There is a particular short “story” (sometimes hilariously referred to as “a six-word novel”) that is often attributed to Hemingway (though almost certainly not his invention) that consists of only the following words: “For sale: baby shoes, never worn.”
This trifle of words is often lauded as being a masterpiece of flash fiction (which, to me, is an oxymoron). Now, I’m certainly not the first to point this out, but this bit of fluff is without any inherent meaning.
The only actual meaning contained in those words is that there are baby shoes for sale in new condition. Any meaning beyond that is given to it by the reader. And perhaps because stories are supposed to be about conflict, we assume the worst. A child who died not long after birth. A miscarriage, perhaps. An adoption that fell through. Or whatever. But those are all assumptions by the reader. There’s nothing in the piece that gives us any reason whatsoever to conclude any of those things, or anything else. Perhaps the shoes didn’t fit. Perhaps they were a gift for a friend, but were forgotten at the back of a closet and never given. Or any of a hundred other things.

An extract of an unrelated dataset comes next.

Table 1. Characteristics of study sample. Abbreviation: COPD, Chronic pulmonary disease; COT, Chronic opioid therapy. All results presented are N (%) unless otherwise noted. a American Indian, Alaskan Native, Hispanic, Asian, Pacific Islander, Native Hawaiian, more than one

It’s all well and good to allow your reader some involvement with your work. There is no need for you to spell out everything in great detail. Once upon a time, a test reader of mine complained that I never stated what color eyes my protagonist had. “It’s important,” she said. “You can tell a lot about a person from the color of their eyes.”

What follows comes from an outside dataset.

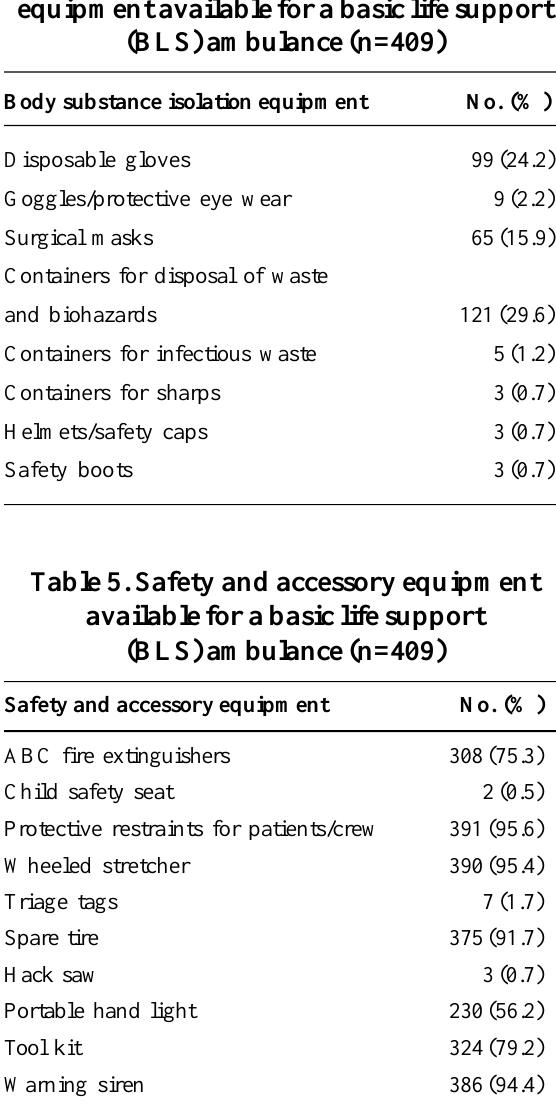
equipment available for a basic life support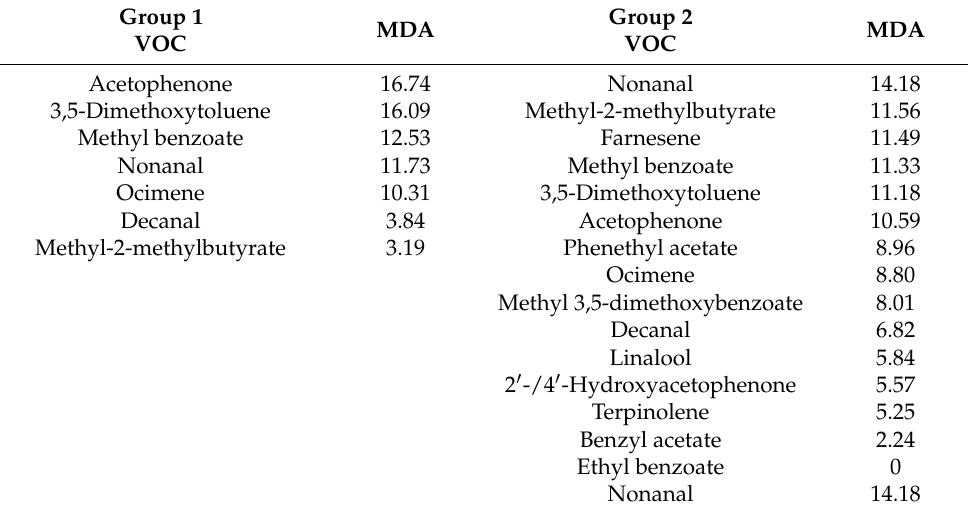
Table 3. Importance ranking of volatile organic compounds among Antirrhinum majus groups (wild-type, compacta mutant, deficiens mutant and RNAi:AmLHY) using random forest algo- rithm. The NIST library identifies two pairs of similar compounds which share the same retention time, 2 (cid:48) -Hydroxyacetophenone and 4 (cid:48) -Hydroxyacetophenone, and 2 (cid:48) -Methoxyacetophenone and 4 (cid:48) -Methoxyacetophenone, respectively. These compounds are depicted with a slash (“/”) in the table. Volatiles are ranked based on mean decrease in accuracy (MDA). This value indicates the accuracy in which a volatile can be used for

Disregarding her obvious delusion, the fact was that there was no reason for me to state what color his eyes were. It had no effect on the story. I was perfectly fine letting my reader give him whatever color eyes they wished. Similarly, in most circumstances, I find it okay to let the reader imagine what sort of clothing my characters are wearing. Or what they like on their pizza. Or any of a thousand other things.
But the actual meaning of an event is rarely open to speculation. See, that’s my job, as a writer: to tell a story. I’m not here to write a puzzle that someone is to figure out (at least, not without giving the answer at the end).
Yet, that’s exactly what this piece does. It forces the reader to “write” the story, filling in the conflict themselves. But stories aren’t just about conflict. They’re about characters and how they change (or refuse to) due to the story’s events (or in spite of them). And there is no character, here. And that’s why I put “story” in quotes in the first sentence. Because it isn’t a story. It’s a scenario, nothing more.